If God Laughs, Why Can’t I?

1 Why do the nations rage
and the peoples plot in vain?
2 The kings of the earth set themselves,
and the rulers take counsel together,
against the Lord and against his Anointed, saying,
3 “Let us burst their bonds apart
and cast away their cords from us.”
4 He who sits in the heavens laughs;
the Lord holds them in derision.
5 Then he will speak to them in his wrath,
and terrify them in his fury, saying,
6 “As for me, I have set my King
on Zion, my holy hill.” (Ps. 2)

P. J. O’Rourke helps me laugh. He has long alerted me (along with H. L. Mencken) to the pretensions and folly of uplifters, politicians, and do-gooders.

But when the world needs fixing, some find O’Rourke less funny:

That Mr. O’Rourke’s talents lay in finding and exposing hypocrisy and self-serving fantasy rather than making constructive arguments or proposals was no bar to enjoying his work. Nor was the fact that his was a libertarian rather than a conservative viewpoint. The drugs, the booze, and the womanizing pretty clearly indicated his cultural viewpoint and limitations. Still, for those like me who were young and stupid, he seemed a kind of swashbuckling privateer, taking down the enemy’s ships in a manner often fun to watch, if less than ennobling to anyone concerned. There was an immature “cool” to P.J. O’Rourke, the self-described “Republican Party Reptile,” which even his too often lazy approach to book-writing and his childish antics seemed not to erase.

Then some of us grew up. We began to recognize that Mr. O’Rourke’s ridicule was doing nothing to embarrass let alone stymie its targets, who lack any capacity for serious examination of conscience for the simple reason that they have assigned their consciences to the abstract principles of their ideology. In addition, we—especially those of us who were conservative from the start, but also those who simply grew into it—began to lead lives that left little room for childish antics. We found good women to marry, had children, and began raising them. Having begun the lives for which we are intended, we also soon recognized that the antics, entertainments, and even the politics of the college student are inappropriate for enjoyment or use in the home, even as they lack the power or even intent to protect that home.

Bruce Frohnen might have a point if he also pointed out that our politicians and policy analysts also think and talk a lot like children. That is, they continue to act and talk and look for votes and solicit funding on the basis of telling taxpayers and foundations and government officials that they can truly change the world.

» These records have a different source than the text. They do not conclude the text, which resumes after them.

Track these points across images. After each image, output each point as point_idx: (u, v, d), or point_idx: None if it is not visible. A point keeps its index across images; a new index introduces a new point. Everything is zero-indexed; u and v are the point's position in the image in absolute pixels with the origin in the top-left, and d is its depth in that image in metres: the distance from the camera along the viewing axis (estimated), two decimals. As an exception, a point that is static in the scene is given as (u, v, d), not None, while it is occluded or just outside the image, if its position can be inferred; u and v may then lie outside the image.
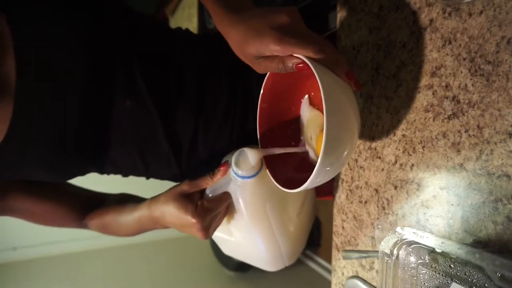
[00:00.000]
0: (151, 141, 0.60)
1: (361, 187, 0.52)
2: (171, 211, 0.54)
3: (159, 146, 0.61)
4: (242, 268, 2.37)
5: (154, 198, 0.57)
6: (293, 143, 0.49)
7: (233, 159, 0.47)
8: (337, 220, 0.57)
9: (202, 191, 0.55)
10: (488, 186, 0.35)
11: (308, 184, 0.37)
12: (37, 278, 2.39)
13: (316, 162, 0.35)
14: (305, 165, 0.46)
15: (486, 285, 0.31)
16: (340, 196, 0.56)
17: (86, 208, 0.69)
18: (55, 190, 0.68)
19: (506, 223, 0.34)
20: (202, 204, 0.52)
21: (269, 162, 0.46)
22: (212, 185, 0.53)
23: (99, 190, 0.73)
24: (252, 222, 0.54)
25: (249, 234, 0.57)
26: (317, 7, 0.80)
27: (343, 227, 0.56)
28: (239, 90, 0.65)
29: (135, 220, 0.61)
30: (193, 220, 0.51)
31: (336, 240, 0.58)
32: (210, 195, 0.53)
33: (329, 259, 0.61)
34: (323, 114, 0.35)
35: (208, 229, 0.53)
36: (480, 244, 0.36)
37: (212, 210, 0.52)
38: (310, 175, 0.36)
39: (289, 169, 0.47)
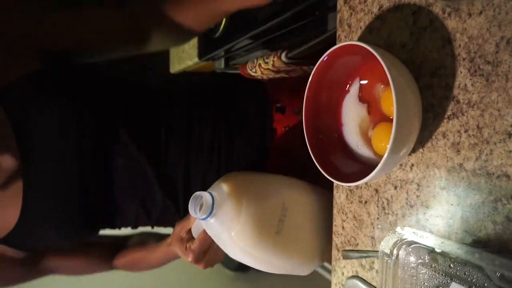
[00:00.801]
0: (147, 190, 0.66)
1: (361, 187, 0.52)
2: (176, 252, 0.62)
3: (155, 193, 0.67)
4: (242, 268, 2.37)
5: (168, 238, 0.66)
6: (335, 135, 0.49)
7: (190, 205, 0.51)
8: (337, 220, 0.58)
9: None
10: (488, 186, 0.35)
11: (373, 175, 0.37)
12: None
13: (368, 154, 0.39)
14: (350, 158, 0.47)
15: (485, 284, 0.32)
16: (340, 196, 0.56)
17: (112, 253, 0.81)
18: (83, 245, 0.80)
19: (506, 223, 0.34)
20: (189, 247, 0.58)
21: (319, 156, 0.46)
22: (194, 225, 0.59)
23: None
24: (231, 253, 0.57)
25: (246, 260, 0.59)
26: (317, 8, 0.80)
27: (343, 227, 0.56)
28: (222, 121, 0.69)
29: (161, 255, 0.71)
30: (188, 259, 0.58)
31: (336, 240, 0.58)
32: (195, 235, 0.59)
33: (329, 259, 0.61)
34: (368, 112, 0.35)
35: (203, 262, 0.60)
36: (480, 244, 0.36)
37: (196, 249, 0.57)
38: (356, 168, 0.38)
39: (339, 163, 0.47)
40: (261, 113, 0.73)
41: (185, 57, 1.59)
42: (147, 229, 0.78)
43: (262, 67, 1.00)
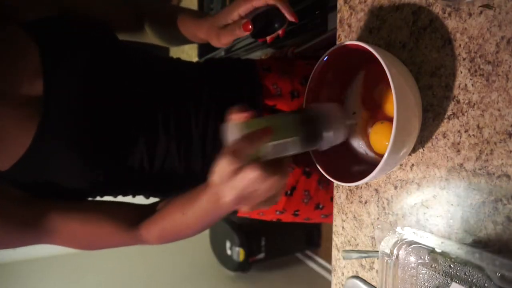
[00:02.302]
0: (151, 131, 0.63)
1: (361, 187, 0.52)
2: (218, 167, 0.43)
3: (159, 136, 0.64)
4: (242, 268, 2.37)
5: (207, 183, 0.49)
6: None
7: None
8: (337, 220, 0.57)
9: None
10: (488, 186, 0.35)
11: (375, 174, 0.37)
12: (37, 278, 2.40)
13: (368, 154, 0.38)
14: (350, 157, 0.47)
15: (486, 285, 0.32)
16: (340, 196, 0.56)
17: (138, 217, 0.61)
18: (96, 205, 0.63)
19: (506, 223, 0.34)
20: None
21: (319, 157, 0.46)
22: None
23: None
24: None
25: None
26: (317, 8, 0.80)
27: (343, 227, 0.56)
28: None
29: (199, 208, 0.51)
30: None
31: (336, 240, 0.58)
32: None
33: (329, 259, 0.61)
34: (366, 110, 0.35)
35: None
36: (480, 244, 0.36)
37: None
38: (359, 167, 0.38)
39: (341, 162, 0.47)
40: (249, 72, 0.77)
41: (185, 57, 1.59)
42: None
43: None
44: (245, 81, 0.74)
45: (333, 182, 0.65)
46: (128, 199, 0.67)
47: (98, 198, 0.66)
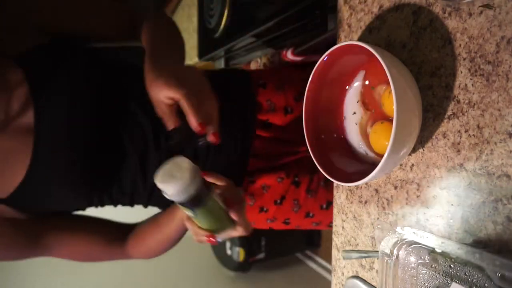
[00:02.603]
0: (146, 148, 0.66)
1: (361, 187, 0.52)
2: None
3: (151, 151, 0.66)
4: (242, 268, 2.37)
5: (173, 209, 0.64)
6: (335, 135, 0.49)
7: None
8: (337, 220, 0.57)
9: None
10: (488, 186, 0.35)
11: (373, 175, 0.37)
12: (37, 278, 2.39)
13: (369, 154, 0.39)
14: (348, 157, 0.47)
15: (486, 285, 0.31)
16: (340, 196, 0.56)
17: (122, 235, 0.72)
18: (87, 222, 0.72)
19: (506, 223, 0.34)
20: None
21: (320, 156, 0.46)
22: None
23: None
24: None
25: None
26: (317, 8, 0.80)
27: (343, 227, 0.56)
28: None
29: (175, 220, 0.64)
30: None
31: (336, 240, 0.58)
32: None
33: (329, 259, 0.61)
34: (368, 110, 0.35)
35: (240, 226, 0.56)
36: (480, 244, 0.36)
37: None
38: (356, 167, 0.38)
39: (340, 163, 0.47)
40: (243, 86, 0.78)
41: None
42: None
43: (267, 66, 1.01)
44: (240, 97, 0.76)
45: (327, 187, 0.65)
46: (127, 208, 0.74)
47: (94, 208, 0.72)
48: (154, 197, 0.70)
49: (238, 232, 0.55)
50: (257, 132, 0.76)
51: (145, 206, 0.73)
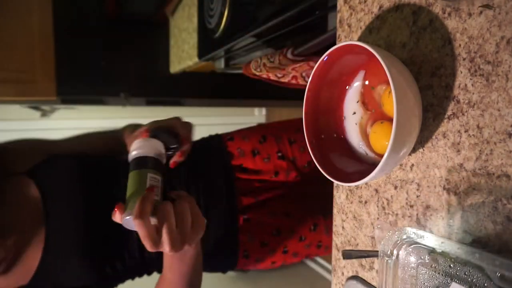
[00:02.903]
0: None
1: (361, 187, 0.52)
2: None
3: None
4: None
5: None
6: (335, 135, 0.49)
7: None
8: (337, 220, 0.57)
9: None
10: (488, 186, 0.35)
11: (373, 176, 0.37)
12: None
13: (368, 154, 0.39)
14: (348, 156, 0.47)
15: (485, 285, 0.32)
16: (340, 196, 0.56)
17: None
18: None
19: (506, 223, 0.34)
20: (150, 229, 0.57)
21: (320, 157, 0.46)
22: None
23: None
24: None
25: None
26: (317, 8, 0.80)
27: (343, 227, 0.56)
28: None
29: (169, 271, 0.71)
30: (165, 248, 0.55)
31: (336, 240, 0.58)
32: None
33: (329, 259, 0.61)
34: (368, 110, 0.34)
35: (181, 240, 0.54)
36: (480, 244, 0.36)
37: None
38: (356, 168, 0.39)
39: (340, 162, 0.47)
40: (216, 143, 0.97)
41: (185, 57, 1.59)
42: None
43: (267, 66, 1.01)
44: (216, 152, 0.93)
45: (331, 185, 0.65)
46: (144, 277, 0.84)
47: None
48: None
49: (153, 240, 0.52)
50: (237, 175, 0.91)
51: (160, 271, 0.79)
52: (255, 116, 3.35)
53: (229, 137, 0.97)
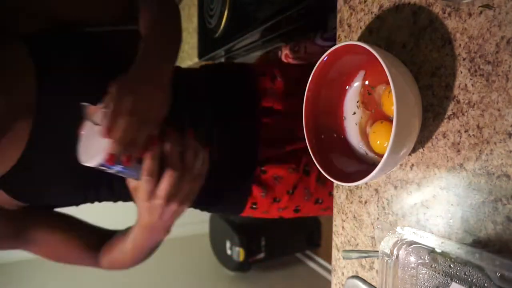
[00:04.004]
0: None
1: (361, 187, 0.52)
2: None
3: None
4: (242, 268, 2.37)
5: None
6: (335, 135, 0.49)
7: None
8: (337, 220, 0.58)
9: None
10: (488, 186, 0.35)
11: (372, 175, 0.37)
12: (37, 278, 2.39)
13: (368, 154, 0.39)
14: (347, 156, 0.47)
15: (486, 285, 0.32)
16: (340, 196, 0.56)
17: (101, 243, 0.71)
18: (71, 224, 0.72)
19: (506, 223, 0.34)
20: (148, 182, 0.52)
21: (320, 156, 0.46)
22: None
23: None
24: None
25: None
26: (317, 8, 0.80)
27: (343, 227, 0.56)
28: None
29: (133, 239, 0.63)
30: (156, 201, 0.53)
31: (336, 240, 0.58)
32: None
33: (329, 259, 0.61)
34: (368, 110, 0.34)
35: (178, 197, 0.54)
36: (480, 244, 0.36)
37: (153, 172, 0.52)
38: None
39: (340, 162, 0.47)
40: (244, 77, 0.80)
41: (185, 57, 1.59)
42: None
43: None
44: (242, 87, 0.78)
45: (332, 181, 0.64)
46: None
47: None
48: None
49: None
50: (263, 119, 0.77)
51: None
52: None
53: (260, 71, 0.82)
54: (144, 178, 0.51)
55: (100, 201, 0.70)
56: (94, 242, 0.72)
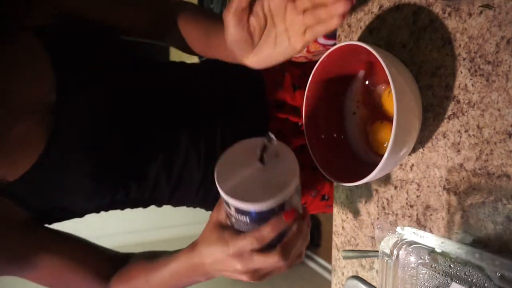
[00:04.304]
0: (171, 141, 0.61)
1: (361, 187, 0.52)
2: (209, 248, 0.44)
3: (179, 142, 0.61)
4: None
5: (195, 240, 0.49)
6: (335, 135, 0.49)
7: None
8: (337, 220, 0.58)
9: None
10: (488, 186, 0.35)
11: (373, 175, 0.37)
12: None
13: (368, 154, 0.39)
14: (347, 156, 0.47)
15: (486, 285, 0.32)
16: (340, 196, 0.56)
17: (111, 269, 0.62)
18: (82, 248, 0.63)
19: (506, 223, 0.34)
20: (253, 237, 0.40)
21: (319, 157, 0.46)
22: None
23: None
24: None
25: None
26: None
27: (343, 227, 0.56)
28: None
29: (170, 273, 0.53)
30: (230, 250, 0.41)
31: (336, 240, 0.58)
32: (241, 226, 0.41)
33: (329, 259, 0.61)
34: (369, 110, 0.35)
35: (288, 260, 0.43)
36: (480, 244, 0.36)
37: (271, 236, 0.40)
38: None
39: (339, 163, 0.47)
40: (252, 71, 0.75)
41: (185, 57, 1.59)
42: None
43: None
44: (252, 81, 0.74)
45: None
46: (139, 209, 0.67)
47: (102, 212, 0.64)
48: (178, 193, 0.64)
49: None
50: (271, 113, 0.73)
51: (160, 205, 0.68)
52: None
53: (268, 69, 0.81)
54: (270, 229, 0.40)
55: (108, 209, 0.64)
56: (106, 269, 0.63)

But if the world can’t be changed, if sin and misery are par for this earthly course, then we need all the more those pundits who cut through the thin veneer of civilization and notice how pretentious are many of the fig leaves we use to cover our feeble and frail estate. Even better are those opinion writers who apply their skepticism to themselves, as O’Rourke does:

I thought there was a Republican Establishment who was supposed to keep things like Trump or, for that matter, Cruz from happening, and then I realized, no, they’re all dead. I’m the Republican Establishment now.